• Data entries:

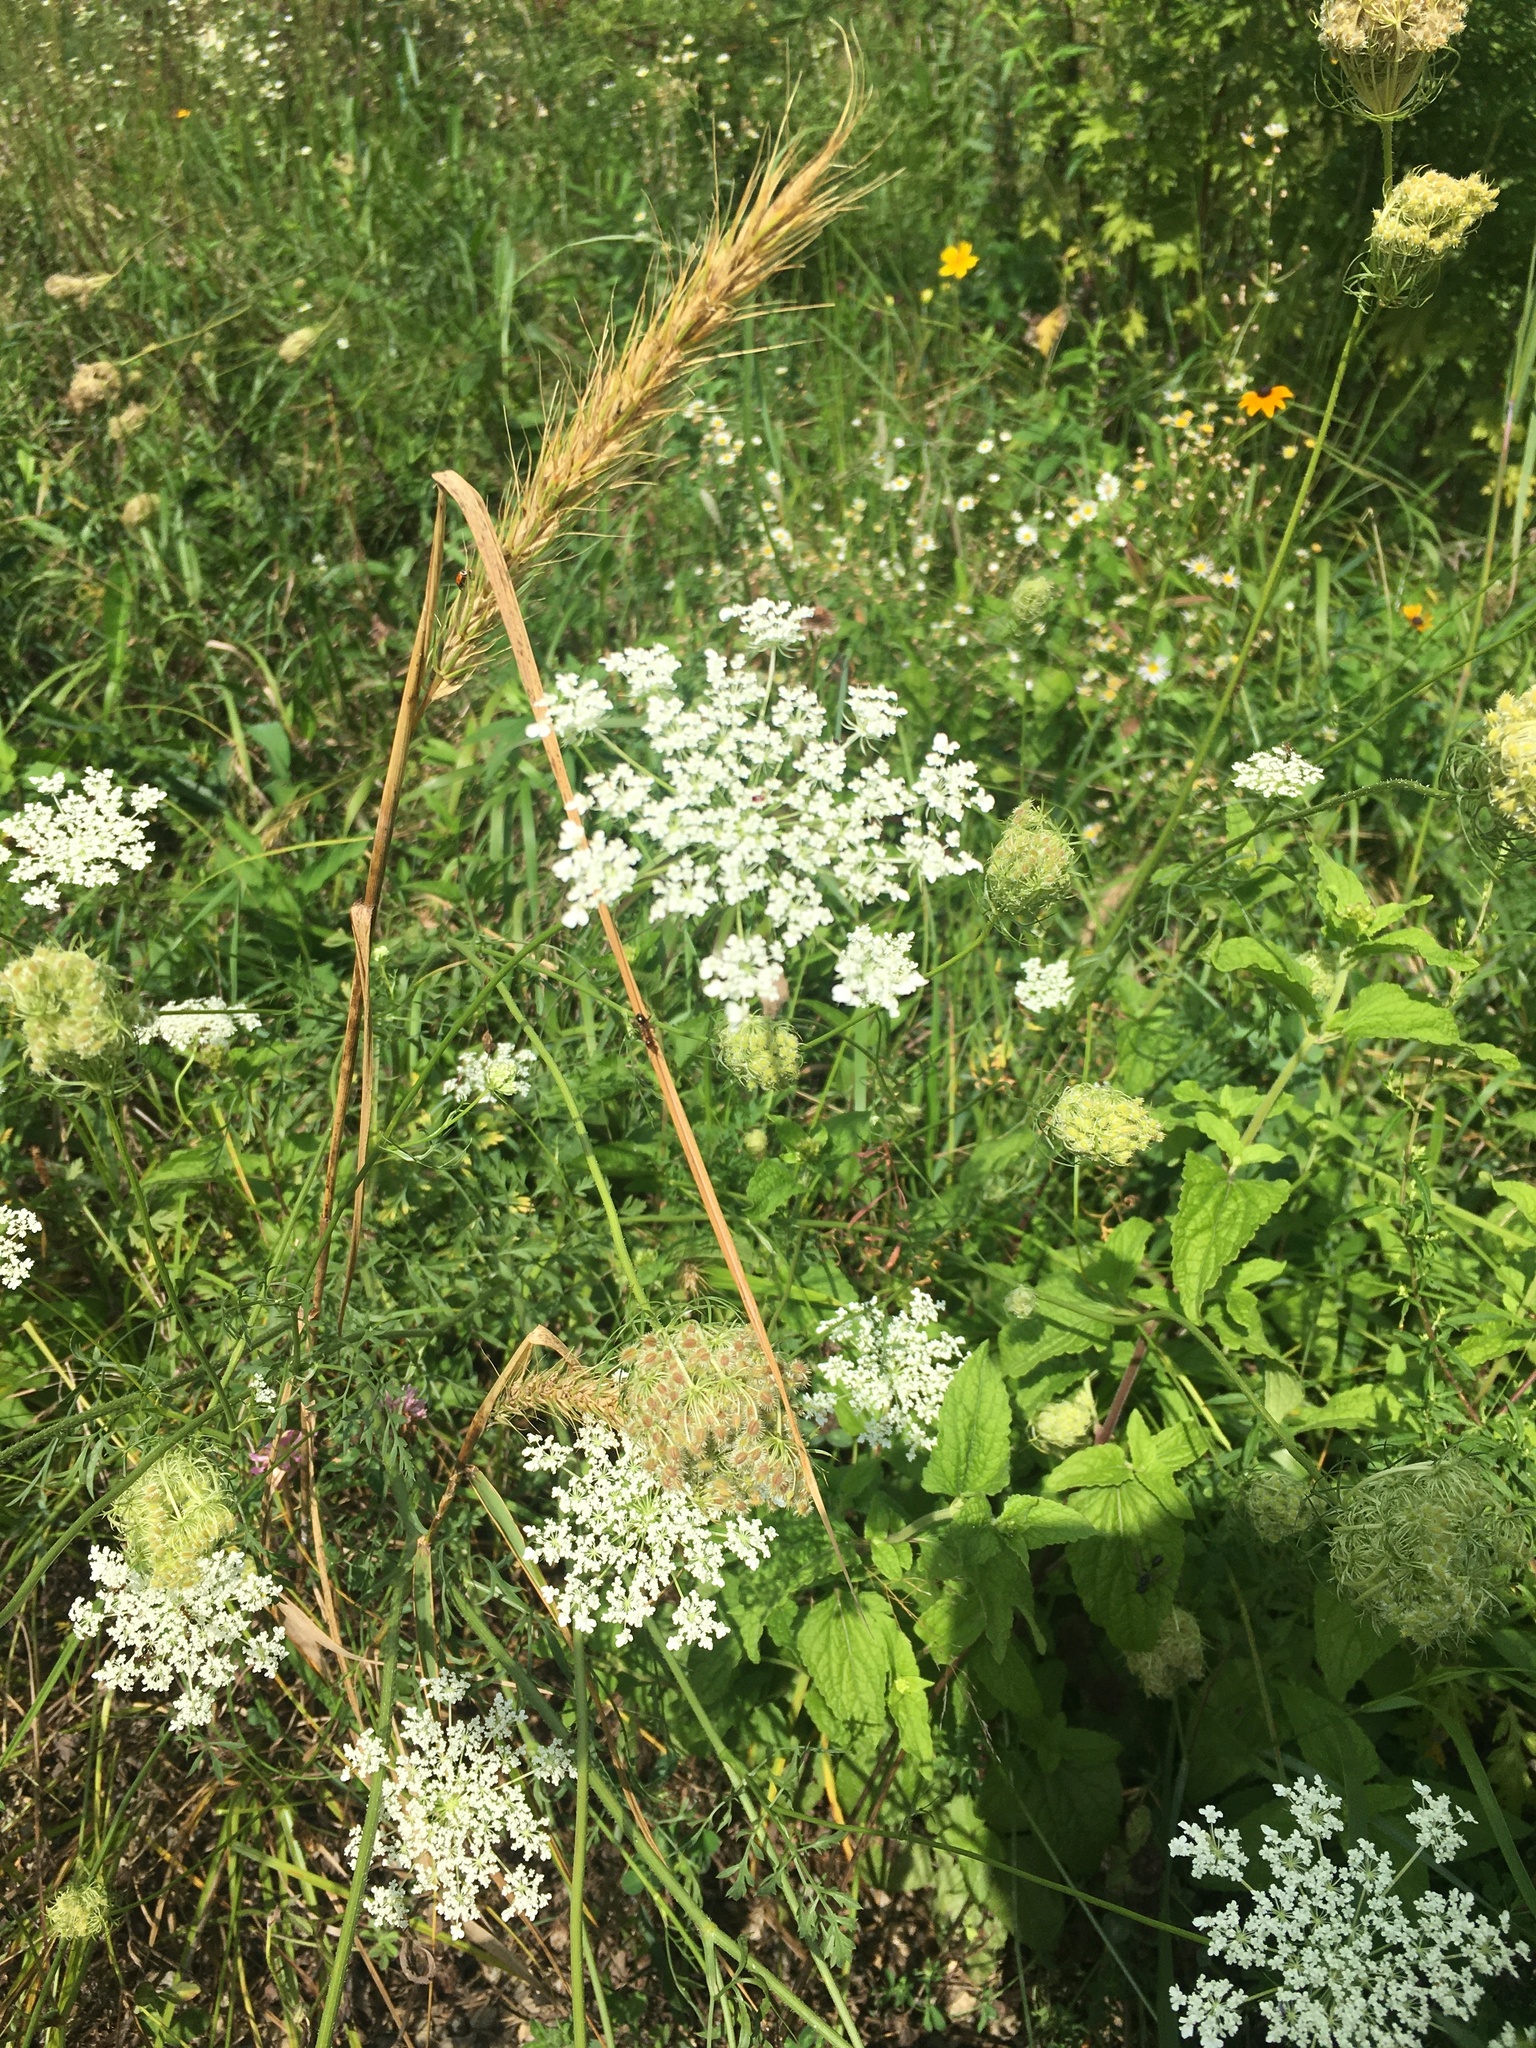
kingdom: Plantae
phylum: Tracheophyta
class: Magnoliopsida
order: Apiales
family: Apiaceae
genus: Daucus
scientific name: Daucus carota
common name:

• WHAT TO DO:
Convert the lines from the one containing "order: Apiales" through the end of the items into a JSON list of strings, one string per line, omitting any blank lines.

• COMPLETED TASK:
[
  "order: Apiales",
  "family: Apiaceae",
  "genus: Daucus",
  "scientific name: Daucus carota",
  "common name:"
]